И эта сцена не единственная. Вводя меня в круг своего миросозерцания, Ваня каждый день угощает меня чем-нибудь в этом роде. С истинно англосаксонскою беспощадностью он ставит меня на известную покатость, очутившись на которой я уже ни о чем другом не могу мечтать, кроме безусловного поддакивания и изумления перед его остроумием, находчивостью и проницательностью. Ибо, в противном случае, он, не долго думая, возьмет с тарелки селедку и обмажет ею мне лицо!
Такова сила бесповоротности идеалов и таковы последствия ее для тех слабохарактерных, которых сталкивает судьба с людьми, обладающими этою силою.

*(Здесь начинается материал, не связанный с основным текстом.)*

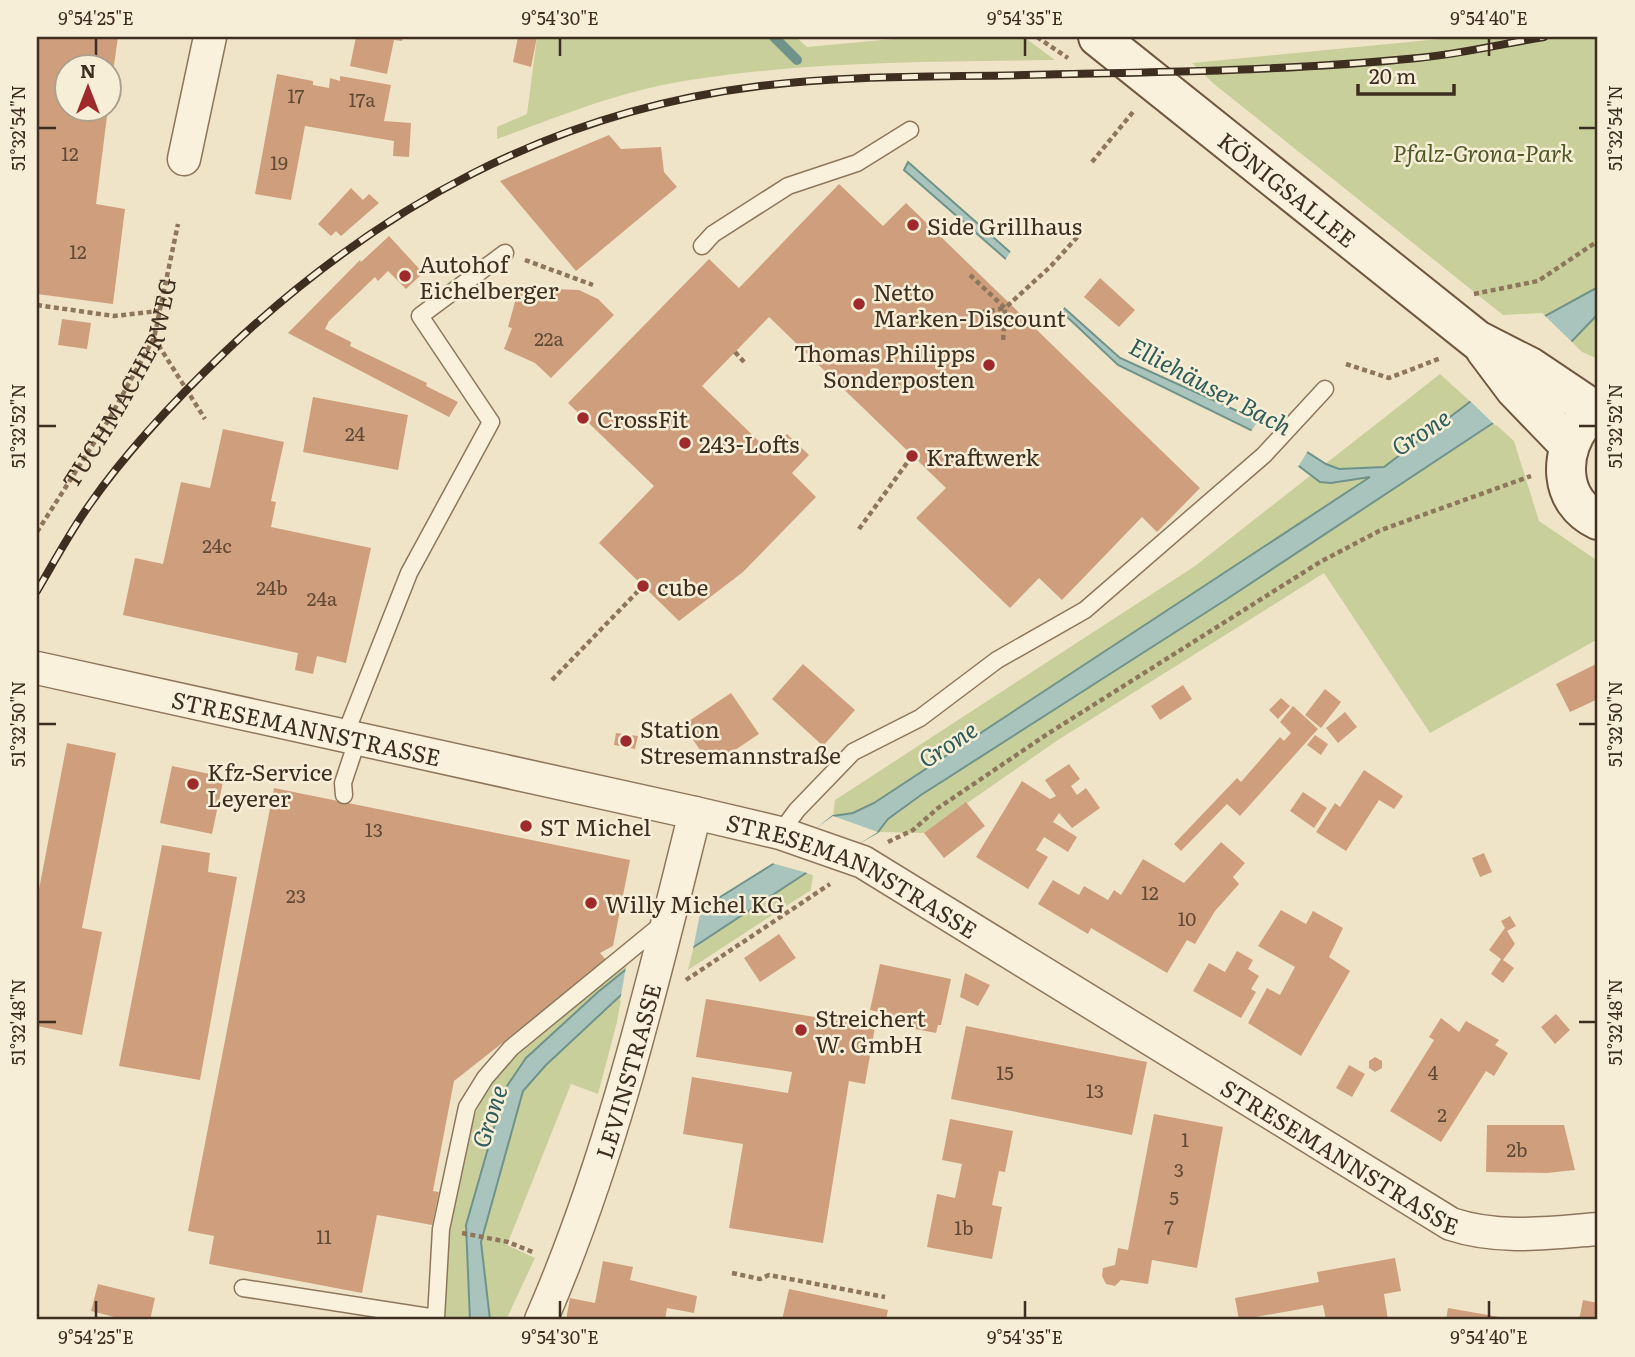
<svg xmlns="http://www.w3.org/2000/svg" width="1635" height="1357" font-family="Literata,serif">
<rect width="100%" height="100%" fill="#f0e4c8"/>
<!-- green -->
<g fill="#c9cf9b">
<path d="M537,37H796L807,47L915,37H1024L1055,60C931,62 807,61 684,81C620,91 558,117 497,139V127L527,114Z"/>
<path d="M1460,37H1598V359L1582,352L1542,313L1503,315L1214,84L1192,63Z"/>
<path d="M1440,374L1514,441L1539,521L1598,561V639L1430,733L1324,573L1058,740L924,833L878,832L833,816L835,800L1195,566Z"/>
<path d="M806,873L813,875L811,890L688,970L693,949Z"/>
<path d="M628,960L617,1022L598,1094L571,1084L507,1245L535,1258L506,1320H446C439,1281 446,1236 455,1198C462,1170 465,1136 477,1110C503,1050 579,1001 628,960Z"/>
</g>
<!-- water -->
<path fill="#a9c4bc" stroke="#6f938a" stroke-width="2" d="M908,162L1011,253L1063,307L1120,358L1257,420L1326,464L1339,469L1384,467L1471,401L1545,316L1598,287V314L1493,423L1227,599L921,795L888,819L878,832L806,873L621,995L546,1065L523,1091L481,1242L490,1320H470L466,1225L505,1089L526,1058L598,992L701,909L773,864L833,816L853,813L874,803L1370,477L1331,483L1320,482L1251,430L1118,365L1007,260L904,170Z"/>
<!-- pier -->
<g fill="#f0e4c8">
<path d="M1012,249L1066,305L1058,316L1004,262Z"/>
<path d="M1543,314L1574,344L1496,426L1468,399Z"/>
<path d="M1260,418L1309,449L1298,467L1250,433Z"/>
<path d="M833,816L878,832L811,874L768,862Z"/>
<path d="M702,904L692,954L620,1001L626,967Z"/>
</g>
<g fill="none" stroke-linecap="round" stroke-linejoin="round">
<!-- stream -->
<path stroke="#6f938a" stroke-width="10" d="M774,37L797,60"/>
</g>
<!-- building -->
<g fill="#cf9f7d">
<path d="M37,37H118L110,94L108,66H66V108H108L96,204L125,209L113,304L37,294Z"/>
<path d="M356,37H403L402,41L394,40L387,74L350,66Z"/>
<path d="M518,37H537L531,67L513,62Z"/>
<path d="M277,74L313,81V85L329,88L330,78L340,81V76L391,85L384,121L411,123L409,157L393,156L394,141L305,126L291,200L255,194Z"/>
<path d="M609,135L621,149L661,147L664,172L677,187L576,271L500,181Z"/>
<path d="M839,184L883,226L906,203L1200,488L1157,532L1142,517L1062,600L1039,578L1010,608L916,518L946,488L769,317L702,386L770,452L787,434L809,455L792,473L816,497L743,572L679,621L599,543L654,486L568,403L709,259L739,288Z"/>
<path d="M351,188L363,200L369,194L379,203L341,236L336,231L331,236L318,224Z"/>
<path d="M389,236L423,273L406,289L388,271L378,281L375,277L329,321L325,329L351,342L350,346L427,383L426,386L458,402L449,417L288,333L360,260L361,262Z"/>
<path d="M1100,278L1135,310L1119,327L1084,297Z"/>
<path d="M529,288L579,290L598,299L614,315L551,378L535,363L504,349L512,328L508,327L518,291Z"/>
<path d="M62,319L91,323L87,349L58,345Z"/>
<path d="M313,397L408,415L398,470L303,452Z"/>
<path d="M223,429L284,442L271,501L276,502L271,527L371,548L346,663L317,656L313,674L295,670L298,653L123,615L135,558L163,564L181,482L210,488Z"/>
<path d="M1598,663V699L1570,712L1556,684Z"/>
<path d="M803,664L855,710L823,746L772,699Z"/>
<path d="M1183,685L1192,699L1160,720L1151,706Z"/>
<path d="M1325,689L1341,702L1321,728L1305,715Z"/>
<path d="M731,693L759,734L711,766L683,725Z"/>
<path d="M1281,698L1290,706L1278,719L1269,710Z"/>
<path d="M1293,706L1318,729L1240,816L1227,804L1181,851L1174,844L1237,778L1241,782L1280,737L1284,741L1291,733L1280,722Z"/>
<path d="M1345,712L1357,727L1338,743L1326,728Z"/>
<path d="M616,733L638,736L635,749L614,745Z"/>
<path d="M1315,735L1328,744L1321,755L1307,745Z"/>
<path d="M67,743L116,753L82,928L102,932L82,1035L37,1026V900Z"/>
<path d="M1069,764L1080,779L1071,786L1077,795L1086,788L1100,808L1072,828L1059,813L1053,822L1077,837L1068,852L1044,837L1036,850L1048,857L1028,889L976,857L1022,781L1050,799L1056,796L1045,780Z"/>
<path d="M172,766L224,777L212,834L160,823Z"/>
<path d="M1364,770L1403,796L1394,809L1379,800L1346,851L1316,832L1335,803L1340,807Z"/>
<path d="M274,788L630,860L613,946L600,953L607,961L454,1081L433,1191L439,1192L432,1225L377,1215L362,1293L209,1264L214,1236L188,1231Z"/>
<path d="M1303,792L1327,808L1314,828L1290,811Z"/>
<path d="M966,802L985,826L944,858L924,833Z"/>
<path d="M1221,842L1245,863L1233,877L1239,884L1215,911L1195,944L1187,940L1167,973L1091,928L1088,934L1038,904L1053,880L1079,895L1084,886L1108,900L1114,890L1121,895L1143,859L1184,883Z"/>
<path d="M162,845L210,853L208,872L237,877L200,1080L119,1066Z"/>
<path d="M1484,853L1492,872L1480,877L1472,858Z"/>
<path d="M1281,910L1306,924L1313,911L1343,928L1329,957L1350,971L1301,1056L1248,1023L1267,988L1280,995L1295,967L1258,946Z"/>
<path d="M1510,916L1516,926L1507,931L1515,944L1503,960L1514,968L1503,983L1491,974L1501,959L1489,950L1505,928L1501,921Z"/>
<path d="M779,934L796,958L760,982L744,958Z"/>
<path d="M1237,951L1253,960L1248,969L1259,976L1251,989L1256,992L1241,1018L1193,991L1209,963L1225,972Z"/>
<path d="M880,964L951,979L941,1025H938L936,1033L910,1028L912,1020L870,1010Z"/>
<path d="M965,973L990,985L978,1006L960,997Z"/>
<path d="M706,999L875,1027L865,1084L849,1081L823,1243L729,1228L743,1144L683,1134L692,1077L788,1093L792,1072L696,1057Z"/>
<path d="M1556,1014L1570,1030L1555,1044L1541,1027Z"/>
<path d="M1441,1018L1459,1032L1466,1021L1499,1040L1495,1045L1508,1053L1494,1076L1486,1071L1441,1142L1390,1111L1434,1040L1429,1037Z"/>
<path d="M966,1026L1147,1062L1132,1135L951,1099Z"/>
<path d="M1375,1057L1382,1061V1068L1375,1072L1369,1068V1061Z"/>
<path d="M1349,1065L1365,1074L1352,1097L1336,1088Z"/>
<path d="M1154,1114L1223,1127L1197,1268L1152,1260L1148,1284L1121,1280L1115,1286L1106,1284L1102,1276L1103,1268L1115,1265L1118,1248L1128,1250Z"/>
<path d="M950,1119L1013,1131L1005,1172L999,1171L992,1205L1002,1207L992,1259L927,1247L937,1194L955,1198L962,1164L942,1160Z"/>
<path d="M1487,1125H1564L1575,1170L1547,1173L1486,1172Z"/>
<path d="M1395,1258L1401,1291L1384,1294L1388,1320H1326L1323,1305L1239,1320L1235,1298L1319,1282L1317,1272Z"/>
<path d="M603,1261L633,1267L630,1280L697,1296L694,1313L667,1308L665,1320H566L570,1298L595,1303Z"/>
<path d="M98,1284L155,1298L150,1320H126L91,1311Z"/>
<path d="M789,1289L888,1310L886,1320H782Z"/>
<path d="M1583,1300L1598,1303V1320H1579Z"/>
<path d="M1448,1308L1511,1319V1320H1446Z"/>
</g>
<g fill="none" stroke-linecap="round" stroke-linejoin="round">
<!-- lane casing -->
<g stroke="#8d765c" stroke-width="19">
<g id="lane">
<path d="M702,246L713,234L788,186L857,163L910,130"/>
<path d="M345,735L409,573L491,422L420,316L505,253"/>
<path d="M344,795L343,783L358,738"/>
<path d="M780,833L797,810L853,752L920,718L997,660L1085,610L1264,455L1325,389"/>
<path d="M243,1288L436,1318L441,1229L467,1107L485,1078L511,1048L666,921"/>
</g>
</g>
<!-- street casing -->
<g stroke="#8d765c" stroke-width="35">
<g id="street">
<path d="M184,159L210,37"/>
<path id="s2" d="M37,668L695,813L780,833L863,862L1451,1224C1499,1240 1549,1233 1598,1229"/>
<path id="s3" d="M541,1320C612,1157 652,985 695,813"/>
</g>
</g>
<!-- secondary casing -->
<g stroke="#6f573f" stroke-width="42">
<g id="secondary">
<path id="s4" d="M1098,37L1477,340L1530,367L1597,412"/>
<path d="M1485,349L1515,389L1569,445"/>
<path d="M1582,423C1559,454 1558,501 1598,520"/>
</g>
</g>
<!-- path -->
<g stroke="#8d765c" stroke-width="4.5" stroke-dasharray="5 3.5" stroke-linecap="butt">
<path d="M1037,37L1068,58"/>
<path d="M1092,162L1133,112"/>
<path d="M525,260L593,285"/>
<path d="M970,275L1005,308L1050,267L1081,233"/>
<path d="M1474,294L1538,281L1598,241"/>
<path d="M37,305L114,316L159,311"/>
<path d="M973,314L1005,308L1003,343"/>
<path d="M154,338L205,419"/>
<path d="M735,352L744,362"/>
<path d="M1346,364L1389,378L1441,358"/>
<path d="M859,529L912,456"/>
<path id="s1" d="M37,532L108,421L154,338L178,224"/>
<path d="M552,680L643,586"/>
<path d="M888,842L913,830L938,808L1049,733L1320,562L1381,530L1531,476"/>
<path d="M686,980L830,884"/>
<path d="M462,1233L508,1242L535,1253"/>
<path d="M732,1273L760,1279L769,1275L885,1297"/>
</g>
<!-- lane -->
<use href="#lane" stroke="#faf1dc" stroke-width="16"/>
<!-- street -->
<use href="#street" stroke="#faf1dc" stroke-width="32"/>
<!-- secondary -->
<use href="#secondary" stroke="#faf1dc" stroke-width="38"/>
<!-- rail casing -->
<g stroke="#3d2e20" stroke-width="8">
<path id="rail" d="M37,591C54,562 70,532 90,504C129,448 177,398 226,351C378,207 550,112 760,86C847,75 937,77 1025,75C1155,72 1288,71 1418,58C1460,54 1502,44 1544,37"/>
</g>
<!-- rail -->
<use href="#rail" stroke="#f7eed8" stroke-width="5" stroke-dasharray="16" stroke-linecap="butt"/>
</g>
<!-- ticks -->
<path fill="none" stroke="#3d2e20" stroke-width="2.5" d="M96,38V56M560,38V56M1025,38V56M1489,38V56M38,128H56M1579,128H1596M38,426H56M1579,426H1596M38,724H56M1579,724H1596M38,1022H56M1579,1022H1596M96,1301V1318M560,1301V1318M1025,1301V1318M1489,1301V1318"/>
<!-- markers -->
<g fill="#9e2a2b" stroke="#f7eed8" stroke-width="2.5">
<circle cx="913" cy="225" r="7"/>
<circle cx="405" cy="276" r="7"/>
<circle cx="859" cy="304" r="7"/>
<circle cx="989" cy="365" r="7"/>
<circle cx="583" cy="418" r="7"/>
<circle cx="685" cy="443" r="7"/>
<circle cx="912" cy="456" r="7"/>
<circle cx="643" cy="586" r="7"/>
<circle cx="626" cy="741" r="7"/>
<circle cx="193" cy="784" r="7"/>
<circle cx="526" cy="826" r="7"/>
<circle cx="591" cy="903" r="7"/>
<circle cx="801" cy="1030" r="7"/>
</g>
<g text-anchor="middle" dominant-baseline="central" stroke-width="5" stroke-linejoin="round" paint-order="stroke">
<!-- number labels -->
<g font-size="19" fill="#624a37">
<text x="296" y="95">17</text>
<text x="362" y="99">17a</text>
<text x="70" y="153">12</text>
<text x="279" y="162">19</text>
<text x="78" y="251">12</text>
<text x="549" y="338">22a</text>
<text x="355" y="433">24</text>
<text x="217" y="545">24c</text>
<text x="272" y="587">24b</text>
<text x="322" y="598">24a</text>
<text x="374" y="829">13</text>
<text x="1150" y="892">12</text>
<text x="296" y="895">23</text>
<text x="1187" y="918">10</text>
<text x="1005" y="1072">15</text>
<text x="1433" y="1072">4</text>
<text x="1095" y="1090">13</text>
<text x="1442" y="1114">2</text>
<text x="1185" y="1139">1</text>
<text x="1517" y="1149">2b</text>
<text x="1179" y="1169">3</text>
<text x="1174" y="1197">5</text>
<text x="1169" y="1226">7</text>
<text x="964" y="1227">1b</text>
<text x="324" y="1236">11</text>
</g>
<!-- park labels -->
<g font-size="23" font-style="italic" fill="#4d5a26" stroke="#f7eed8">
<text x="1483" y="152">Pfalz-Grona-Park</text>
</g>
<!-- street labels -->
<g font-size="23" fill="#3d2e20" stroke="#f7eed8">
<text stroke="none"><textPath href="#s4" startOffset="243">KÖNIGSALLEE</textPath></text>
<text stroke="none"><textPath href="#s1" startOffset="172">TUCHMACHERWEG</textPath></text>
<text stroke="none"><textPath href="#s2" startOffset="276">STRESEMANNSTRASSE</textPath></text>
<text stroke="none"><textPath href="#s2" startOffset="844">STRESEMANNSTRASSE</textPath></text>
<text stroke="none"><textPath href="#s3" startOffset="264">LEVINSTRASSE</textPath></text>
<text stroke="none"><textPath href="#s2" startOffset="1410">STRESEMANNSTRASSE</textPath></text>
</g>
<!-- poi labels -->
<g font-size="23" fill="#3d2e20" stroke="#f7eed8" text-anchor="start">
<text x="927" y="225">Side Grillhaus</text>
<text x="419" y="263">Autohof<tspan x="419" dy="26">Eichelberger</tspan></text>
<text x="873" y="291">Netto<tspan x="873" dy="26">Marken-Discount</tspan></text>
<text x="975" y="352" text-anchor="end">Thomas Philipps<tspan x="975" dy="26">Sonderposten</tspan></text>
<text x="597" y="418">CrossFit</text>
<text x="699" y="443">243-Lofts</text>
<text x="926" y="456">Kraftwerk</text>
<text x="657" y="586">cube</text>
<text x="640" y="728">Station<tspan x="640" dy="26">Stresemannstraße</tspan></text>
<text x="207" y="771">Kfz-Service<tspan x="207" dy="26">Leyerer</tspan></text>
<text x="540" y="826">ST Michel</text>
<text x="605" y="903">Willy Michel KG</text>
<text x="815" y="1017">Streichert<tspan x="815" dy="26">W. GmbH</tspan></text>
</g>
<!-- water labels -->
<g font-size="24" font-style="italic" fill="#2f5d5a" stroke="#f7eed8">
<text transform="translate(1211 385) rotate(28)">Elliehäuser Bach</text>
<text transform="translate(1420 431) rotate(-33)">Grone</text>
<text transform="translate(947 743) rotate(-33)">Grone</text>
<text transform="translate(488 1116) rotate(-72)">Grone</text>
</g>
</g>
<!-- border -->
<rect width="1635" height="1357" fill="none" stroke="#f7eed8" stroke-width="77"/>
<!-- north arrow -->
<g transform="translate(88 88)"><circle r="33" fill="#f7eed8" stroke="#ada18e" stroke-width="2"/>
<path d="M0-5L12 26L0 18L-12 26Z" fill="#9e2a2b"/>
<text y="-10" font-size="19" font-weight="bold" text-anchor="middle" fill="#3d2e20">N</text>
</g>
<!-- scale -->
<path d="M1358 84v10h96v-10" fill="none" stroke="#3d2e20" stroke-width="3.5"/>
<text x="1369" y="84" font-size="21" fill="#3d2e20" stroke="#f7eed8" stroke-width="5" paint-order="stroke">20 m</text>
<rect x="38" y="38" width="1558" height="1280" fill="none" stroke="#3d2e20" stroke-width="2.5"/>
<g font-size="18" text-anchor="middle" fill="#3d2e20">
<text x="96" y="25">9°54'25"E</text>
<text x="560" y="25">9°54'30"E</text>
<text x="1025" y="25">9°54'35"E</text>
<text x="1489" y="25">9°54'40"E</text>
<text transform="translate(19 128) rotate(-90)" y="6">51°32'54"N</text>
<text transform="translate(1616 128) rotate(-90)" y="6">51°32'54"N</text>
<text transform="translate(19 426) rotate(-90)" y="6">51°32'52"N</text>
<text transform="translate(1616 426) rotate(-90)" y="6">51°32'52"N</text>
<text transform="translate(19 724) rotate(-90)" y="6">51°32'50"N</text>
<text transform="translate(1616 724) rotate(-90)" y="6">51°32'50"N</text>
<text transform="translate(19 1022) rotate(-90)" y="6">51°32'48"N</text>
<text transform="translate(1616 1022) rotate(-90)" y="6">51°32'48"N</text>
<text x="96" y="1344">9°54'25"E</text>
<text x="560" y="1344">9°54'30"E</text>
<text x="1025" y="1344">9°54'35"E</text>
<text x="1489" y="1344">9°54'40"E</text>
</g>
</svg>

Но представьте себе, что Ваня не одиночный какой-нибудь экземпляр, а представитель целой категории людей, которая говорит и мыслит как один человек и которая столь же беспощадна в деле махания мечом, как и недоступна внушениям резонности! Представьте себе, что в это единомысленное, почти замкнутое общество попадет, по недоразумению (ведь попал же я, по недоразумению, в сумасшедший дом!